The answer must be every line of the records below that contains the word "framed", copied out.

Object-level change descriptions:

_ _ _

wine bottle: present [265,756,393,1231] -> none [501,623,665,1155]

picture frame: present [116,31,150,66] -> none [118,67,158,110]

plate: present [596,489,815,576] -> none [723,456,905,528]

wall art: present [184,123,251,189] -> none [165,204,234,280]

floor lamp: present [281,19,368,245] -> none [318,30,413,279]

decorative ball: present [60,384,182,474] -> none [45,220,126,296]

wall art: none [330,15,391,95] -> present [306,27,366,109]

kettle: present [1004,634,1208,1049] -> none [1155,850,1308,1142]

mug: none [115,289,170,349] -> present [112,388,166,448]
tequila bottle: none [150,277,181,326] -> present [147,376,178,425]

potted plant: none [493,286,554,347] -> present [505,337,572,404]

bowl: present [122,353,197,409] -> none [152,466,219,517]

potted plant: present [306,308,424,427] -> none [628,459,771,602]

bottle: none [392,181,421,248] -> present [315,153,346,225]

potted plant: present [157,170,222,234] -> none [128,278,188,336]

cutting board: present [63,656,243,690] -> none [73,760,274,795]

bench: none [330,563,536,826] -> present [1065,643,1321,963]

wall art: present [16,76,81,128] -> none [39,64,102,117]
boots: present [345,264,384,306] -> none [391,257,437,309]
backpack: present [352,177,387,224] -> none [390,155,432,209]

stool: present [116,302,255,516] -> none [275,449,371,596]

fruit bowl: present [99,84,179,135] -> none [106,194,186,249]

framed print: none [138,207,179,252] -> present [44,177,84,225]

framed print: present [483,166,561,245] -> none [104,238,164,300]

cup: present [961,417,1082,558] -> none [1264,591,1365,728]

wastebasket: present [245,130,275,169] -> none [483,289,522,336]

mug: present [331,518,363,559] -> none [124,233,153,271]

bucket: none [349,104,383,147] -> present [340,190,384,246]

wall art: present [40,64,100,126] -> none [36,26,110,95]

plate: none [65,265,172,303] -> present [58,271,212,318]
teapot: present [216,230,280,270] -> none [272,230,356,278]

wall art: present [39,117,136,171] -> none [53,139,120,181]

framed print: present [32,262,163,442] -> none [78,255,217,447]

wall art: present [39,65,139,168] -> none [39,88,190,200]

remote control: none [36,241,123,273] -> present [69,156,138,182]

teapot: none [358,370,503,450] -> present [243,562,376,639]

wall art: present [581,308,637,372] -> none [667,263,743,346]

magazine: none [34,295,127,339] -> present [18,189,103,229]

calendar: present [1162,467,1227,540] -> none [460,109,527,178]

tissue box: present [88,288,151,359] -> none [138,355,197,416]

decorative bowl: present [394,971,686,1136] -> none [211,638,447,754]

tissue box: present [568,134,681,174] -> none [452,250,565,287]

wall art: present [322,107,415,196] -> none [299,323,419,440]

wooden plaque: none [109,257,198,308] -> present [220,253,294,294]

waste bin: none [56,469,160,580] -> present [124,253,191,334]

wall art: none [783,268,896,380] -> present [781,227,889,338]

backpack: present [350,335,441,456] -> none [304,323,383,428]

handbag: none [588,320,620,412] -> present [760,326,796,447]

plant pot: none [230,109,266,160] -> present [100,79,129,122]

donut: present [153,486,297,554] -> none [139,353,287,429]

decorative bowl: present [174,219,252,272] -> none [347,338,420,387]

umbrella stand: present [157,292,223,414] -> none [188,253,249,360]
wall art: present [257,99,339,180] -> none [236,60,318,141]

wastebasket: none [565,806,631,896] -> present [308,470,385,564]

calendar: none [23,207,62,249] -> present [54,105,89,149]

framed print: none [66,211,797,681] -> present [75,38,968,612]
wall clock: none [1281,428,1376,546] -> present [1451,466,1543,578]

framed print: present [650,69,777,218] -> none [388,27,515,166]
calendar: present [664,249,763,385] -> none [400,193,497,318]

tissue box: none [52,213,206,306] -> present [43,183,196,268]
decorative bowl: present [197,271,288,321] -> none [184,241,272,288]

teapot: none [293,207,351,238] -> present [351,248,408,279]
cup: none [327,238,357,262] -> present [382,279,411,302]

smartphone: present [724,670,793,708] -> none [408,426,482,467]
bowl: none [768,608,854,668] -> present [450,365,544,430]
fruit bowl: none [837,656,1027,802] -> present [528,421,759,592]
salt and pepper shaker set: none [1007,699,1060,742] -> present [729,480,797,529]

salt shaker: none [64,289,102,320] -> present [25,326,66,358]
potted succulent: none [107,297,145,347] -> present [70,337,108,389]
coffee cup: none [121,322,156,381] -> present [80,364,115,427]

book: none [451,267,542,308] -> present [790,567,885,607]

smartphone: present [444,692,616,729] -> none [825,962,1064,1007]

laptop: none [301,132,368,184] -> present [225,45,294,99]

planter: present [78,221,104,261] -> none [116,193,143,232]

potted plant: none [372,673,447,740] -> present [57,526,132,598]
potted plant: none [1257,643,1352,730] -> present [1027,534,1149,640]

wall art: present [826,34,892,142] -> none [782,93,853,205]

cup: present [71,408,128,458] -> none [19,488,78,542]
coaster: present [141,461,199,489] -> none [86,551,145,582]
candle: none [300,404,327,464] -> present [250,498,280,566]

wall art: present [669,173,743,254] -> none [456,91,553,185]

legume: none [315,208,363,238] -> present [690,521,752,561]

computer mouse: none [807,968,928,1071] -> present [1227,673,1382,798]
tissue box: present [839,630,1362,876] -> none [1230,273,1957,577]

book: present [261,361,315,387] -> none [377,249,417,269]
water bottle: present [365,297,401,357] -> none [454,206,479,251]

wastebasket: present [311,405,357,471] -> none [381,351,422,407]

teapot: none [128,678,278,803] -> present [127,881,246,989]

_ _ _

Response for this exercise:
framed print: none [138,207,179,252] -> present [44,177,84,225]
framed print: present [483,166,561,245] -> none [104,238,164,300]
framed print: present [32,262,163,442] -> none [78,255,217,447]
framed print: none [66,211,797,681] -> present [75,38,968,612]
framed print: present [650,69,777,218] -> none [388,27,515,166]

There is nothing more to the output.